The story is set in 1999, and the twins’ assignments involve hand-drawn sketches and flip books rather than illustrations created by contemporary animation software. Hicks’s artwork effectively conveys the dynamism and exuberance of hand-drawn animation; a page where a classmate dances with her animated flour sack is an irresistible call to dance along.
The ever-fluctuating gap between enthusiasm and skill is a theme that will resonate with all artists, and Hicks’s story explores this well through the perspectives of her teenage protagonists. Ash’s dreams of learning from famous animation artist Douglas Frye are dashed, along with her confidence, when he dismisses her work as too unfocused. The harder she works to impress him, the less joy she feels in the art form she once loved.

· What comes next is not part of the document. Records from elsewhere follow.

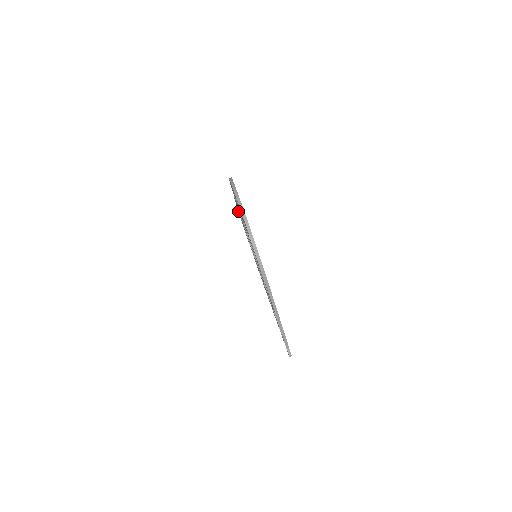
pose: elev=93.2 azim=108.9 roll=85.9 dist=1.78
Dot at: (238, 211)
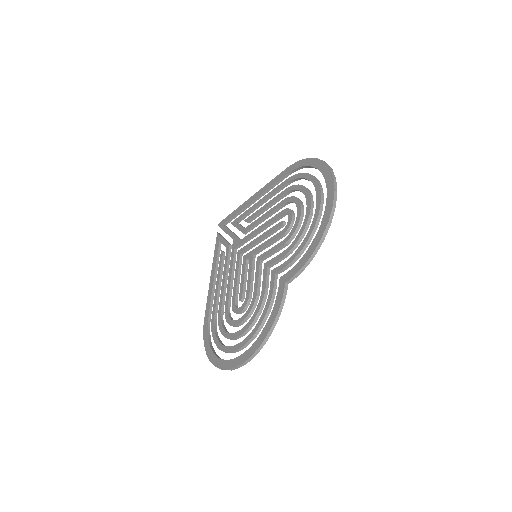
Dot at: (330, 208)
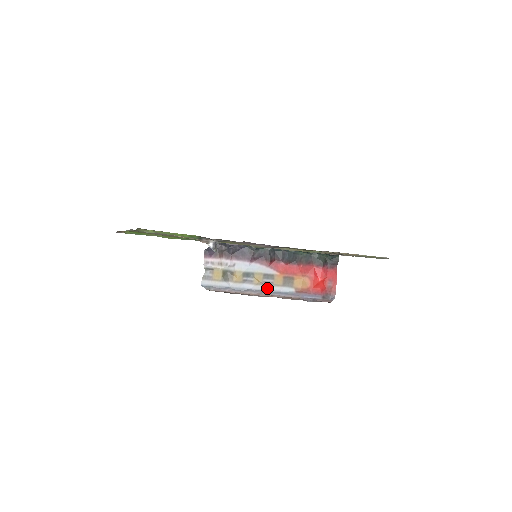
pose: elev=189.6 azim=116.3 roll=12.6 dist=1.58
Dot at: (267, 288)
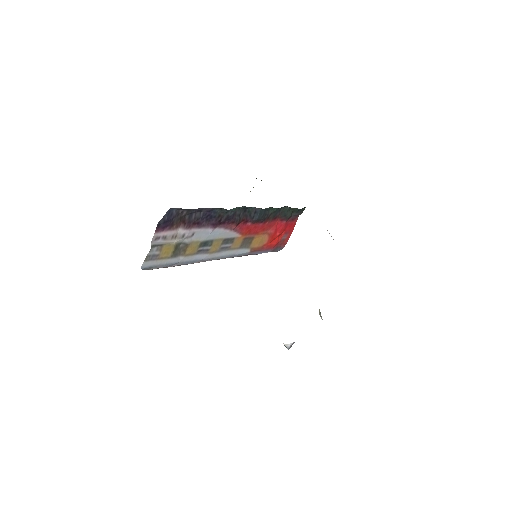
Dot at: (222, 254)
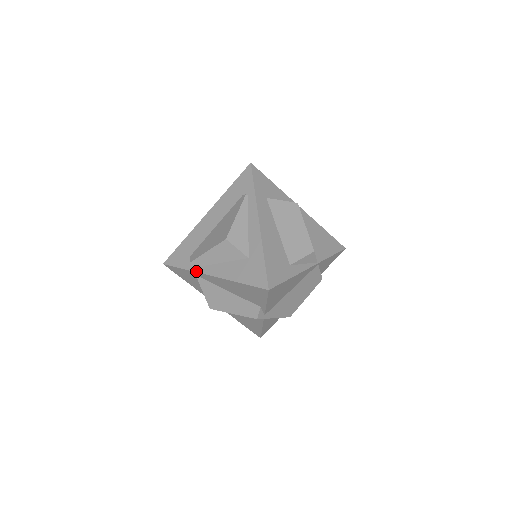
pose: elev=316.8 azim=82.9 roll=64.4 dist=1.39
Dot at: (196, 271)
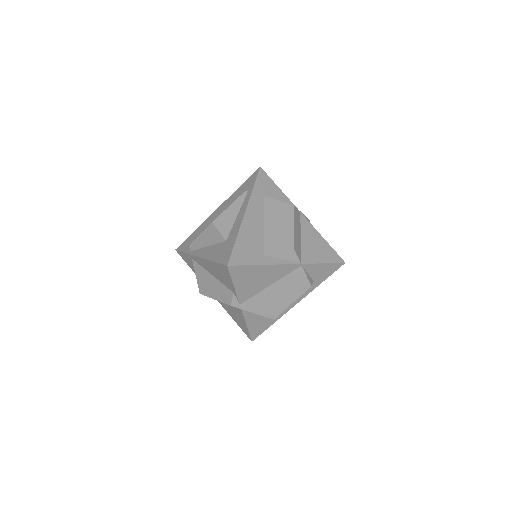
Dot at: (191, 254)
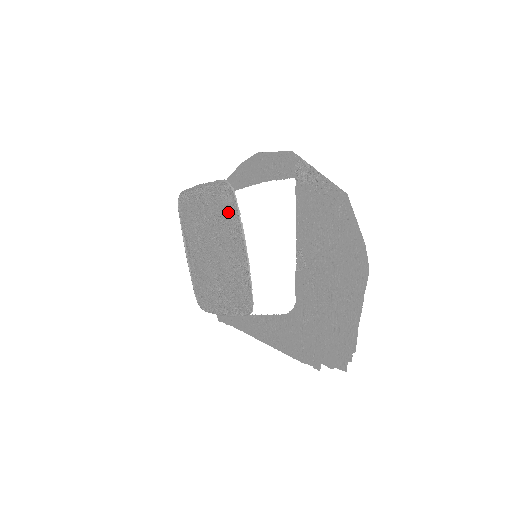
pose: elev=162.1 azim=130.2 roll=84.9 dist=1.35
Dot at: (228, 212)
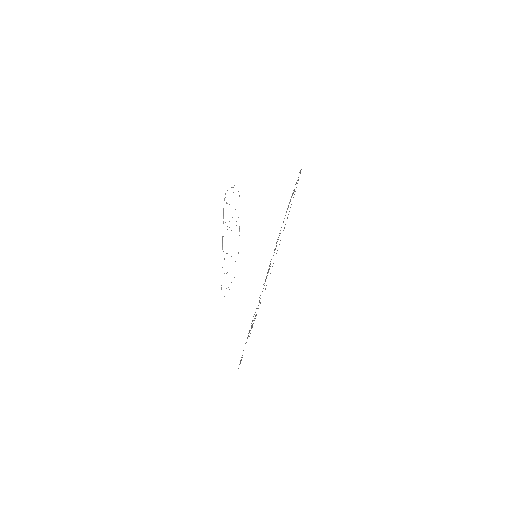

In contrast, Sloane’s anxieties about the program prove unfounded, as she makes friends faster than she anticipated. However, she learns she doesn’t enjoy animation as much as she thought she would, and worries what that could mean for her future career prospects.

Illustration: Faith Erin Hicks.
Both twins also learn about the racism and sexism in the animation industry. Most of their classmates are boys who call anime “ugly” and their teacher Lisa Sato’s stories of growing up Asian in Toronto “boring.” Their friend Nisha’s work is praised by Frye until he learns she’s the artist and immediately starts finding fault with it.
The story covers the many internal and systemic barriers artists face, but ultimately strikes a hopeful chord. Contemporary readers know that characters’ scorn for Nisha’s love of Studio Ghibli is long outdated; the company is now widely successful even in Western mainstream media. And while Asian women animators like Ms. Sato and Nisha still face systemic barriers, they’re also producing mainstream international hits like Turning Red and KPop Demon Hunters.
And the twins’ thoughtful and whimsical final group project, dismissed by classmates as “boring,” is clearly much more sophisticated than the fart joke shorts of their critics, moving the audience to tears. Like the twins’ film, Hicks’s story will resonate with young artists, and hopefully provide some courage to share their spark with the world.